** Task instructions **
The pictures are to be left out, and all remaining data is to be transcribed exactly as it appears.

** Task input **
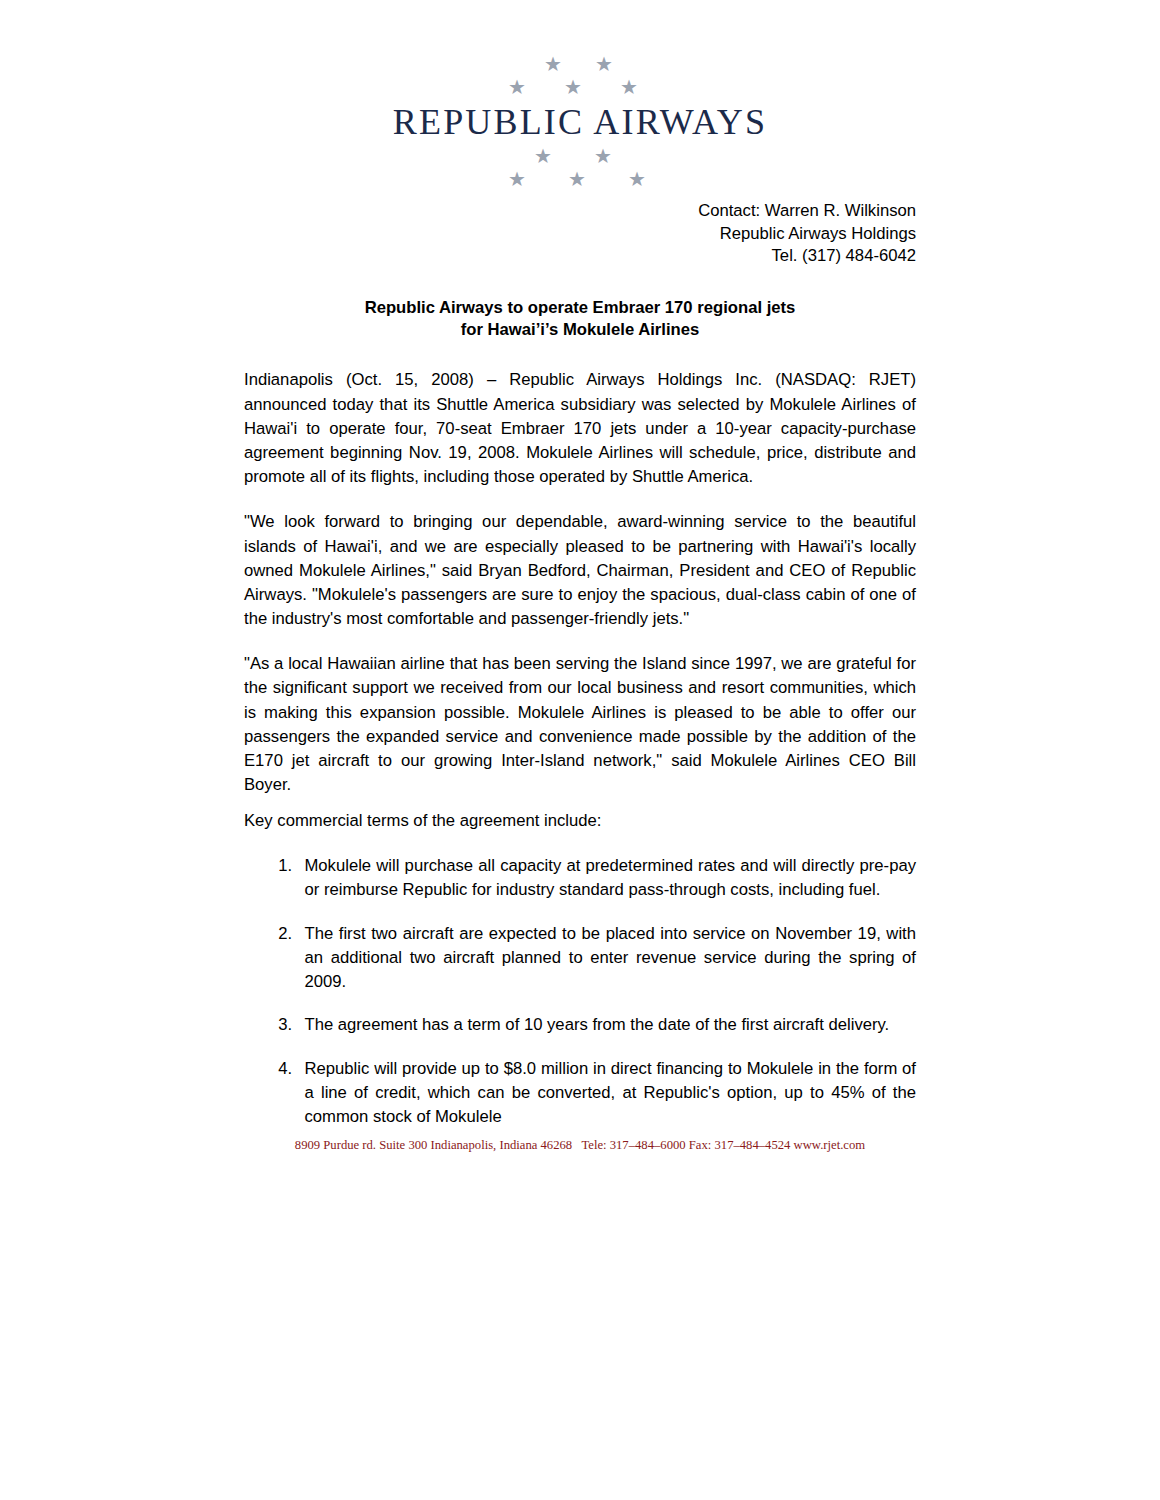★ ★
★★★
REPUBLIC AIRWAYS
★★
★ ★ ★
Contact: Warren R. Wilkinson
Republic Airways Holdings
Tel. (317) 484-6042
Republic Airways to operate Embraer 170 regional jets
for Hawai’i’s Mokulele Airlines
Indianapolis (Oct. 15, 2008) – Republic Airways Holdings Inc. (NASDAQ: RJET) announced today that its Shuttle America subsidiary was selected by Mokulele Airlines of Hawai'i to operate four, 70-seat Embraer 170 jets under a 10-year capacity-purchase agreement beginning Nov. 19, 2008. Mokulele Airlines will schedule, price, distribute and promote all of its flights, including those operated by Shuttle America.
"We look forward to bringing our dependable, award-winning service to the beautiful islands of Hawai'i, and we are especially pleased to be partnering with Hawai'i's locally owned Mokulele Airlines," said Bryan Bedford, Chairman, President and CEO of Republic Airways. "Mokulele's passengers are sure to enjoy the spacious, dual-class cabin of one of the industry's most comfortable and passenger-friendly jets."
"As a local Hawaiian airline that has been serving the Island since 1997, we are grateful for the significant support we received from our local business and resort communities, which is making this expansion possible. Mokulele Airlines is pleased to be able to offer our passengers the expanded service and convenience made possible by the addition of the E170 jet aircraft to our growing Inter-Island network," said Mokulele Airlines CEO Bill Boyer.
Key commercial terms of the agreement include:
Mokulele will purchase all capacity at predetermined rates and will directly pre-pay or reimburse Republic for industry standard pass-through costs, including fuel.
The first two aircraft are expected to be placed into service on November 19, with an additional two aircraft planned to enter revenue service during the spring of 2009.
The agreement has a term of 10 years from the date of the first aircraft delivery.
Republic will provide up to $8.0 million in direct financing to Mokulele in the form of a line of credit, which can be converted, at Republic's option, up to 45% of the common stock of Mokulele
8909 Purdue rd. Suite 300 Indianapolis, Indiana 46268 Tele: 317–484–6000 Fax: 317–484–4524 www.rjet.com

** Answer section **
★ ★
★★★
REPUBLIC AIRWAYS
★★
★ ★ ★
Contact: Warren R. Wilkinson
Republic Airways Holdings
Tel. (317) 484-6042
Republic Airways to operate Embraer 170 regional jets
for Hawai’i’s Mokulele Airlines
Indianapolis (Oct. 15, 2008) – Republic Airways Holdings Inc. (NASDAQ: RJET) announced today that its Shuttle America subsidiary was selected by Mokulele Airlines of Hawai'i to operate four, 70-seat Embraer 170 jets under a 10-year capacity-purchase agreement beginning Nov. 19, 2008. Mokulele Airlines will schedule, price, distribute and promote all of its flights, including those operated by Shuttle America.
"We look forward to bringing our dependable, award-winning service to the beautiful islands of Hawai'i, and we are especially pleased to be partnering with Hawai'i's locally owned Mokulele Airlines," said Bryan Bedford, Chairman, President and CEO of Republic Airways. "Mokulele's passengers are sure to enjoy the spacious, dual-class cabin of one of the industry's most comfortable and passenger-friendly jets."
"As a local Hawaiian airline that has been serving the Island since 1997, we are grateful for the significant support we received from our local business and resort communities, which is making this expansion possible. Mokulele Airlines is pleased to be able to offer our passengers the expanded service and convenience made possible by the addition of the E170 jet aircraft to our growing Inter-Island network," said Mokulele Airlines CEO Bill Boyer.
Key commercial terms of the agreement include:
Mokulele will purchase all capacity at predetermined rates and will directly pre-pay or reimburse Republic for industry standard pass-through costs, including fuel.
The first two aircraft are expected to be placed into service on November 19, with an additional two aircraft planned to enter revenue service during the spring of 2009.
The agreement has a term of 10 years from the date of the first aircraft delivery.
Republic will provide up to $8.0 million in direct financing to Mokulele in the form of a line of credit, which can be converted, at Republic's option, up to 45% of the common stock of Mokulele
8909 Purdue rd. Suite 300 Indianapolis, Indiana 46268 Tele: 317–484–6000 Fax: 317–484–4524 www.rjet.com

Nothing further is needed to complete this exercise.